== WHAT THIS EXERCISE ASKS ==
• A. List every question that the passage on universal ethics asks, in the order they appear.
• B. Reproduce the stretch of the passage on universal ethics from "A committed solipsist" through "with that, though.".

[[ GIVEN PASSAGE open ]]

I argued earlier that we can base a universal ethics on human nature, or biology. Is there anything we could use? Many universal ethical systems are based on some form of the golden rule or the categorical imperative. That itself tends to be taken as an axiom. Utilitarianism is based on a utility function, which is an axiom.
I think one way to consider whether these ethical systems are truly universal is to consider whether they would apply to any imaginable alien race, and to consider whether they would apply to a solipsist.
We tend to assume that any given person is about as ethically valuable as any other person; we certainly don’t think it is OK to kill 100 random people to save one person’s life, though the reverse may be acceptable in some cases. For an intelligent ant, on the other hand, thousands of ants would happily die to save the queen. Do these ants violate the golden rule? It seems like they do. Utilitarianism is OK if we define the utility function appropriately, and the categorical imperative is OK.
A committed solipsist could ethically take just about any other action, since no other person exists. Is there any way to show that the solipsist is wrong in doing so? Only by showing that he or she is mistaken. These ethical theories don’t help with that, though.
An ethics based on biology does show that a solipsist is mistaken–nobody can really believe in solipsism. And such an ethics doesn’t say anything about alien races, except that they will have their own ethics.
Where does this get us? I’m not sure. I like the idea of finding some sort of grounding for ethics, but grounding it in biology gives us all the problems of evolutionary psychology: we mistake what is for what should be. How can we avoid that?

[[ GIVEN PASSAGE closed ]]
[[ RECORDED INFORMATION open ]]

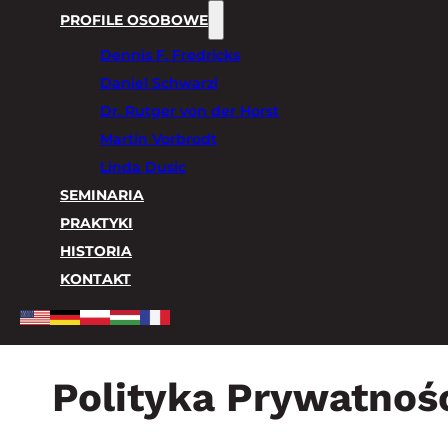
PROFILE OSOBOWE
Dennis F. Fredricks
Daniel Schwarzl
Dr. Rutger von der Horst
Martin Vorbrodt
Linda Dusic
SEMINARIA
PRAKTYKI
HISTORIA
KONTAKT
Polityka Prywatnoś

[[ RECORDED INFORMATION closed ]]

== ANSWERS BY ITEM NUMBER ==
• A.
1. Is there anything we could use?
2. Do these ants violate the golden rule?
3. Is there any way to show that the solipsist is wrong in doing so?
4. Where does this get us?
5. How can we avoid that?

• B.
A committed solipsist could ethically take just about any other action, since no other person exists. Is there any way to show that the solipsist is wrong in doing so? Only by showing that he or she is mistaken. These ethical theories don’t help with that, though.